**RECORDS FOR THIS EXERCISE**:
· · ·

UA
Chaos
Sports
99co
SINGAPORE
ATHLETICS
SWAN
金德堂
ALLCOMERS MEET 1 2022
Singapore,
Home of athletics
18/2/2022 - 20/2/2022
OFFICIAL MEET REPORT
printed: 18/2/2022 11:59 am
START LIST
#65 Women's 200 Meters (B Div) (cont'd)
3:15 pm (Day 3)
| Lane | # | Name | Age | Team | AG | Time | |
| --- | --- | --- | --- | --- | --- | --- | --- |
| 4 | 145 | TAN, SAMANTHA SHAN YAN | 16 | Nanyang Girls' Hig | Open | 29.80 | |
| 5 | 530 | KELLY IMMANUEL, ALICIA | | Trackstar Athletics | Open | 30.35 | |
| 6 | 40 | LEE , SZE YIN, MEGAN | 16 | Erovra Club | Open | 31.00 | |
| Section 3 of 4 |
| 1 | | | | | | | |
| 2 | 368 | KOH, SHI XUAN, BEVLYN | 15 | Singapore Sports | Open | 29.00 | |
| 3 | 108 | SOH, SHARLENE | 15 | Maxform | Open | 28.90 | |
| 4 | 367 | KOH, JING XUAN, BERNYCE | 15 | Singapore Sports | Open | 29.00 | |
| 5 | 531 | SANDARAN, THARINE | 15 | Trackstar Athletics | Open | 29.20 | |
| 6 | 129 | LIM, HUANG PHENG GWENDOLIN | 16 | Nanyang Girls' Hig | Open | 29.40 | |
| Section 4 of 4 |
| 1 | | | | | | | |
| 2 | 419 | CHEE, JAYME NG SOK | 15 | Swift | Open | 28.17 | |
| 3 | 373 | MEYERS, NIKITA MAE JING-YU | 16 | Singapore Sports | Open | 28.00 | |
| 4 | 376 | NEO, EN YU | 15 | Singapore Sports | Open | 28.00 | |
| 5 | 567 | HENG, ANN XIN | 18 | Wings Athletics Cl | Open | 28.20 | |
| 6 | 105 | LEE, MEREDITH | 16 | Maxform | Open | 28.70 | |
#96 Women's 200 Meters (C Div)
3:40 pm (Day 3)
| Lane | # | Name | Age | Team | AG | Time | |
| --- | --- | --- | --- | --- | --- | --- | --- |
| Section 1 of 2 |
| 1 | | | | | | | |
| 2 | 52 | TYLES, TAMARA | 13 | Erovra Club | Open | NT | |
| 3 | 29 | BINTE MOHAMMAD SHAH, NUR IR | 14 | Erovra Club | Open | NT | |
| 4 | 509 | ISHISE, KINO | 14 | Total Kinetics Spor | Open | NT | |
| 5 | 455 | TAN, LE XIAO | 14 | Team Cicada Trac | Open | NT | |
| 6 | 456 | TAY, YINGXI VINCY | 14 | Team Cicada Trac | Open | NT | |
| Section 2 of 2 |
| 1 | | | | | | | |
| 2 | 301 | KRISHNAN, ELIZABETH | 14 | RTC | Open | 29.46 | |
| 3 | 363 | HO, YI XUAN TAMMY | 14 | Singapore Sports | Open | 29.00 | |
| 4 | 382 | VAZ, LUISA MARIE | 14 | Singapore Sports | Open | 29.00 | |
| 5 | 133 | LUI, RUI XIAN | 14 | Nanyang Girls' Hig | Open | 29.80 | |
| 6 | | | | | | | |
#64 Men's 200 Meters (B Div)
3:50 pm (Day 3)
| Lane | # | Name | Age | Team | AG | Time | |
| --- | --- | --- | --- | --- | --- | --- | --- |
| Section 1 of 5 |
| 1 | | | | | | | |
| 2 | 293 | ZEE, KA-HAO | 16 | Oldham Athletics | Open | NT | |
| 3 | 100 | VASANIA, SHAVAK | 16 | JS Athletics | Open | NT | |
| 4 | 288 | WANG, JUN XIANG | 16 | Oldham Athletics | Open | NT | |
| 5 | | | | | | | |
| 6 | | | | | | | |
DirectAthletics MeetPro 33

· · ·

**TASK BRIEF**: Look back at the entries above and repeat, unchanged, every line from the line holding "JING XUAN, BERNYCE" through the line holding "Open | 28.17 | |".

**THE ANSWER**:
| 4 | 367 | KOH, JING XUAN, BERNYCE | 15 | Singapore Sports | Open | 29.00 | |
| 5 | 531 | SANDARAN, THARINE | 15 | Trackstar Athletics | Open | 29.20 | |
| 6 | 129 | LIM, HUANG PHENG GWENDOLIN | 16 | Nanyang Girls' Hig | Open | 29.40 | |
| Section 4 of 4 |
| 1 | | | | | | | |
| 2 | 419 | CHEE, JAYME NG SOK | 15 | Swift | Open | 28.17 | |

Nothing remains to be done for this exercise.